The Beginners Guide to Email Marketing

1. Determine your goals -Before you can do anything with email marketing it’s important to distinguish why you’re doing it. Are you trying to increase sales? Build awareness? Nurture leads? Perhaps all three of these? . Figuring out the why before hand will help you tailor a custom strategy that will work towards your specific needs. For example, building a campaign with the objective of increasing sales will most likely involve a lifecycle campaign whereas building awareness and nurturing leads would lend it self more to weekly newsletters or updates about your business.

2. Realize that email marketing is MORE than just newsletters. Perhaps you determined that your goal is simply to keep in touch with already existing customers. That’s fine and well, but even so, email newsletters are just the tip of the iceberg, but it is a great start, so start there and move forward.

3. Start simple. Use an email template and a known newsletter provider. There are a multitude of email service providers and CRMs to choose from when you’re getting started with email marketing and most are very intuitive and simple to use. An added bonus of most of the top email newsletter tools is that have ready to use templates that you can simply plug your information into to get started. As you become more experienced with email marketing, you may get to the point where you’d like to start designing your own customized templates from scratch. This is all well and good but it’s important to realize that building in email HTML is much different from standard HTML because some email clients have limited CSS features. Besides these limiting factors, designing a template from scratch is time consuming so to begin with, just choose one of the many  email templates available and customize the heck out of it.

4. Determine the content your audience wants to hear about. Spend about 20 min – 1 hour spitting out all the ideas you can on what your audience wants to hear about. If you have trouble coming up with a decent number of ideas, don’t be afraid to ask your audience what they’d like to hear about via social media channels. Feedback is going to be key going forward as you pinpoint your email objective. Refine your list, put it on a content calendar, and get ready to send emails about it.

5. Choose a frequency. How often do you plan on contacting your subscribers? Daily, weekly, monthly, or only based on activity? While it’s always good to maintain contact, it can also be detrimental to your business if you contact your audience too often, often times becoming annoying and a bit of an nuisance. So, choose a lower frequency at first, maybe weekly, and then test using the data collected on open rates by your chosen email service provider, and optimize over time .

5. Collect email addresses using a tool from the following list. This could be a form on your site, a link to a landing page, pop-up plugin, survey tool, Facebook etc.
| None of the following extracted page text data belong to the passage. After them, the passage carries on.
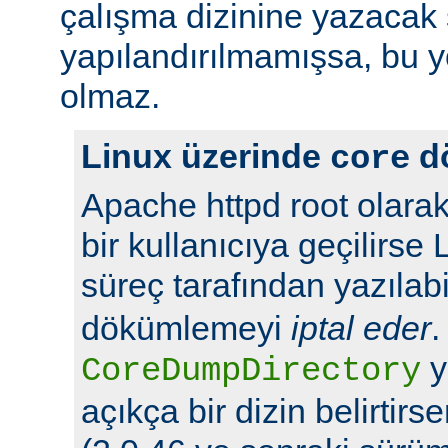
çalışma dizinine yazacak 
yapılandırılmamışsa, bu yö
olmaz.
Linux üzerinde
d
core
Apache httpd root olarak
bir kullanıcıya geçilirse 
süreç tarafından yazılabi
dökümlemeyi
iptal eder
.
y
CoreDumpDirectory
açıkça bir dizin belirtir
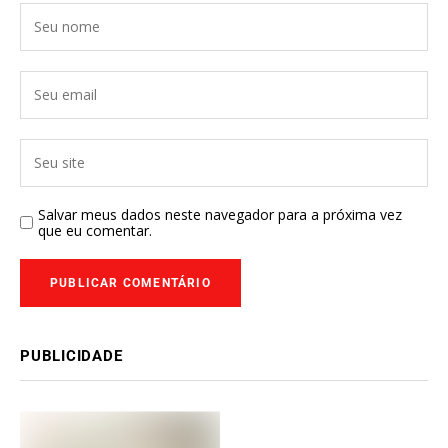
Salvar meus dados neste navegador para a próxima vez
que eu comentar.
PUBLICIDADE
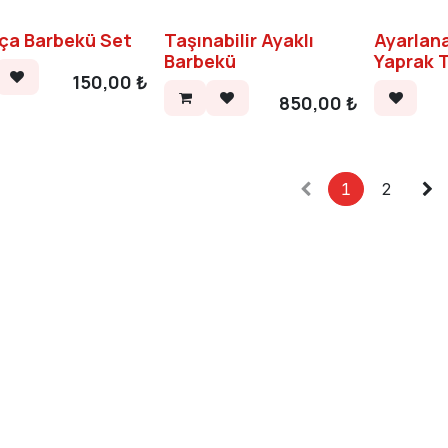
rça Barbekü Set
Taşınabilir Ayaklı
Ayarlanab
Barbekü
Yaprak T
150,00
₺
850,00
₺
1
2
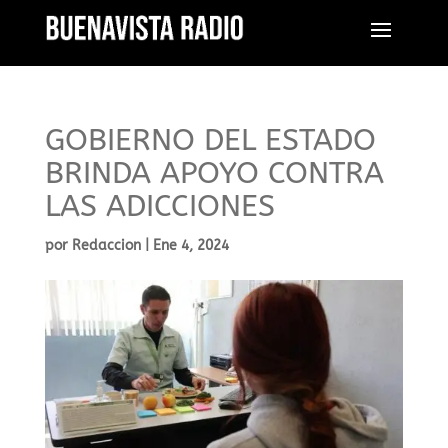
GOBIERNO DEL ESTADO
BRINDA APOYO CONTRA
LAS ADICCIONES
por
Redaccion
|
Ene 4, 2024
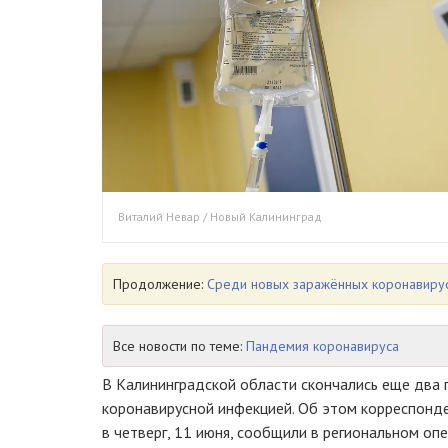
Виталий Невар / Новый Калининград
Продолжение:
Среди новых заражённых коронавирус
Все новости по теме:
Пандемия коронавируса
В Калининградской области скончались еще два 
коронавирусной инфекцией. Об этом корреспонд
в четверг, 11 июня, сообщили в региональном о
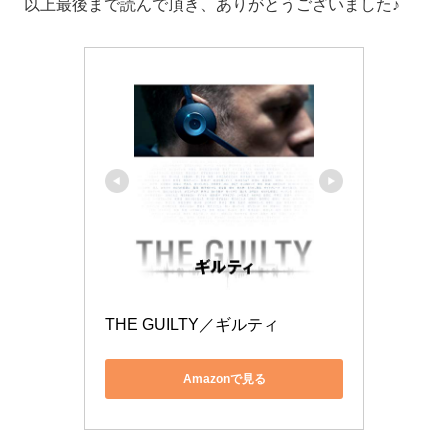
以上最後まで読んで頂き、ありがとうございました♪
THE GUILTY／ギルティ
Amazonで見る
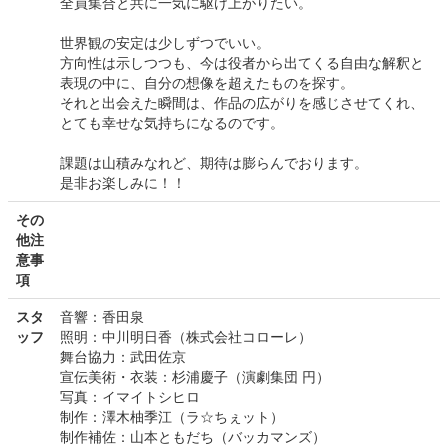
全員集合と共に一気に駆け上がりたい。
世界観の安定は少しずつでいい。
方向性は示しつつも、今は役者から出てくる自由な解釈と
表現の中に、自分の想像を超えたものを探す。
それと出会えた瞬間は、作品の広がりを感じさせてくれ、
とても幸せな気持ちになるのです。
課題は山積みなれど、期待は膨らんでおります。
是非お楽しみに！！
その
他注
意事
項
スタ
音響：香田泉
ッフ
照明：中川明日香（株式会社コローレ）
舞台協力：武田佐京
宣伝美術・衣装：杉浦慶子（演劇集団 円）
写真：イマイトシヒロ
制作：澤木柚季江（ラ☆ちぇット）
制作補佐：山本ともだち（バッカマンズ）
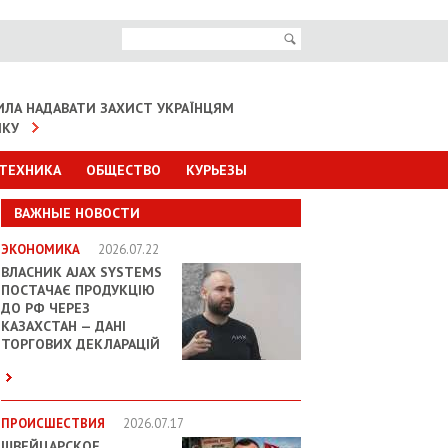
ИЛА НАДАВАТИ ЗАХИСТ УКРАЇНЦЯМ
ІКУ
 ТЕХНИКА
ОБЩЕСТВО
КУРЬЕЗЫ
ВАЖНЫЕ НОВОСТИ
ЭКОНОМИКА
2026.07.22
ВЛАСНИК AJAX SYSTEMS
ПОСТАЧАЄ ПРОДУКЦІЮ
ДО РФ ЧЕРЕЗ
КАЗАХСТАН — ДАНІ
ТОРГОВИХ ДЕКЛАРАЦІЙ
ПРОИСШЕСТВИЯ
2026.07.17
ШВЕЙЦАРСКОЕ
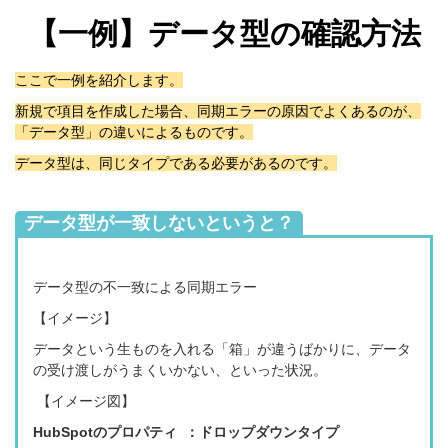
【一例】データ型の確認方法
ここで一例を紹介します。
新規で項目を作成した場合、
同期エラーの原因でよくあるのが、
「データ型」の違いによるものです。
データ型は、同じタイプである必要があるのです。
データ型が一致しないというと？
データ型の不一致による同期エラー
【イメージ】
データという生ものを入れる「箱」が違うばかりに、データ
の受け渡しがうまくいかない、といった状況。
【イメージ図】
HubSpotのプロパティ ：ドロップダウンタイプ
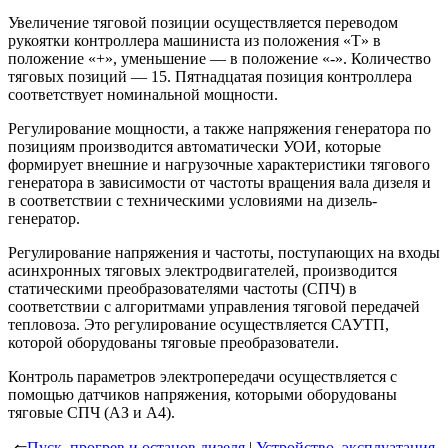
Увеличение тяговой позиции осуществляется переводом
рукоятки контроллера машиниста из положения «Т» в
положение «+», уменьшение — в положение «-». Количество
тяговых позиций — 15. Пятнадцатая позиция контроллера
соответствует номинальной мощности.
Регулирование мощности, а также напряжения генератора по
позициям производится автоматически УОИ, которые
формирует внешние и нагрузочные характеристики тягового
генератора в зависимости от частоты вращения вала дизеля и
в соответствии с техническими условиями на дизель-
генератор.
Регулирование напряжения и частоты, поступающих на входы
асинхронных тяговых электродвигателей, производится
статическими преобразователями частоты (СПЧ) в
соответствии с алгоритмами управления тяговой передачей
тепловоза. Это регулирование осуществляется САУТП,
которой оборудованы тяговые преобразователи.
Контроль параметров электропередачи осуществляется с
помощью датчиков напряжения, которыми оборудованы
тяговые СПЧ (АЗ и А4).
⇐
Пуск, прогрев и останов дизеля
|
Устройство, эксплуатация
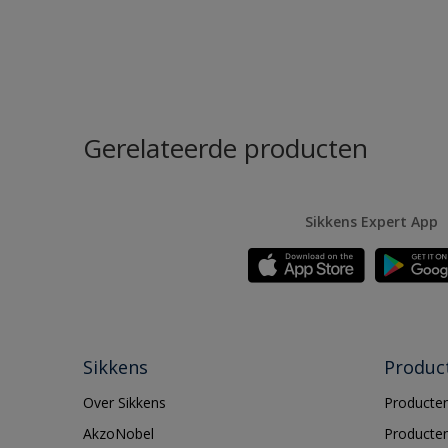
Gerelateerde producten
Sikkens Expert App
Sikkens
Produc
Over Sikkens
Producten
AkzoNobel
Producten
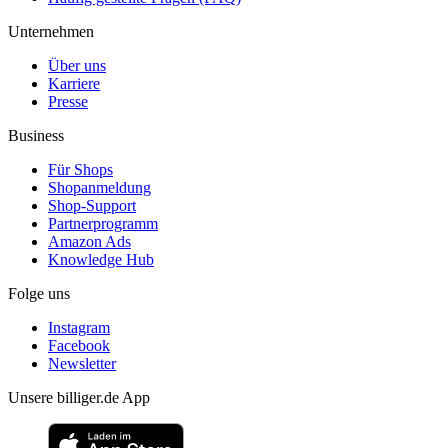
Unternehmen
Über uns
Karriere
Presse
Business
Für Shops
Shopanmeldung
Shop-Support
Partnerprogramm
Amazon Ads
Knowledge Hub
Folge uns
Instagram
Facebook
Newsletter
Unsere billiger.de App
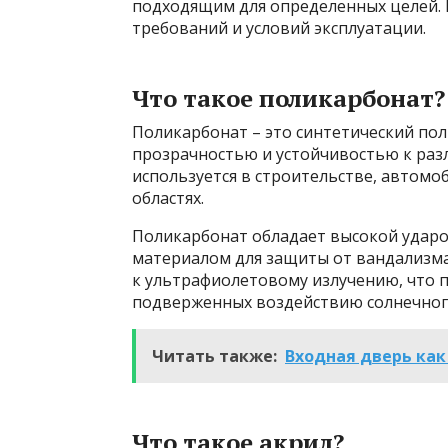
подходящим для определенных целей. 
требований и условий эксплуатации.
Что такое поликарбонат?
Поликарбонат – это синтетический по
прозрачностью и устойчивостью к ра
используется в строительстве, автом
областях.
Поликарбонат обладает высокой ударо
материалом для защиты от вандализма
к ультрафиолетовому излучению, что п
подверженных воздействию солнечного
Читать также:
Входная дверь как
Что такое акрил?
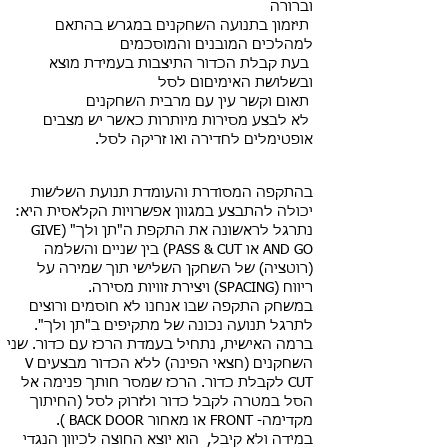
וברורה
תיזמון בתנועה השחקנים במגרש בהתאם
למהלכים המובנים והמוסכמים
בעת קבלת הכדור התיצבות בעמידת מוצא
ובשלושת האימיםום לסל
תאום וקשר עין עם מרבית השחקנים
לא לבצע מסירות מיותרות כאשר יש מצבים
אופטימלים לחדירה ואו זריקה לסל.
בהתקפה המסודרת והעומדת תנועת השלשות
יכולה להתבצע במגוון אפשרויות הקלאסית היא:
נתרגל לראשונה את התקפת ה"תן ולך" (GIVE
AND GO או PASS & CUT) בין שניים והשלמה
(רוטציה) של השחקן השלישי תוך שמירה על
ריווח (SPACING) ויצירת זוויות מסירה.
במשחק התקפה שבו אנחנו לא חוסמים ורוצים
לתרגל תנועה נכונה של מתקיפים ב"תן ולך".
ברמה האישית, נתחיל בעמדת הרכז עם כדור. שני
השחקנים (חצאי הפינה) ללא הכדור מבצעים V
CUT לקבלת כדור. הרכז שמסר חותך פנימה אל
הסל במטרה לקבל כדור ולזרוק לסל (החיתוך
מקדימה- FRONT או מאחור BACK DOOR ).
במידה ולא קיבל, הוא יוצא החוצה לכיוון הנגדי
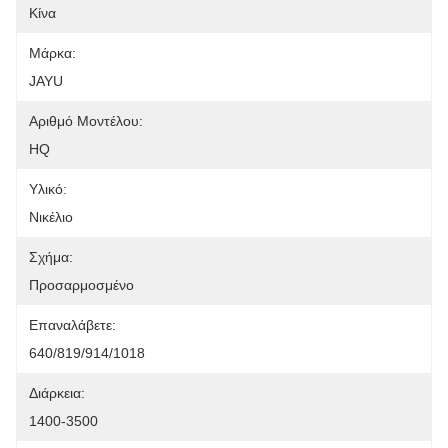
Κίνα
Μάρκα:
JAYU
Αριθμό Μοντέλου:
HQ
Υλικό:
Νικέλιο
Σχήμα:
Προσαρμοσμένο
Επαναλάβετε:
640/819/914/1018
Διάρκεια:
1400-3500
Here’s a list of tools that will help you collect email addresses: List of Email Marketing Tools

6. Send and Optimize. This is where the real work begins. Where you’ll discover what works for you and what doesn’t. Thing of this stage as the AB testing phase. Try out different subject lines with the same content to see which gets more opens and responses. Try out different email timings throughout the day. Try sending emails with images or no images, etc. This is the step where your subscribers will tell you want they want in their inbox every week, month, etc. There are numerous other articles out there that will help you optimize your emails.

7. Continue to build your list – Not everyone is going to want to give you their email address right off the bat and that’s fine. List building is a huge part of the job in email marketing. There are tons of different ways to build a list and as you gain more experience you’ll figure out which methods work best for you. You’re going to be in the website traffic and email marketing list building stage for a while, so use that time to focus on what is and isn’t working. Blog posting and networking through social channels etc. will build the traffic that will build the list. You don’t need a large list to be super effective at email marketing so don’t get discouraged if you struggle to build a list at first.

8. Go out and do it. Now that we’ve covered the basics of email marketing the best way to get better is to go out there and do it and learn through immersion. Good luck!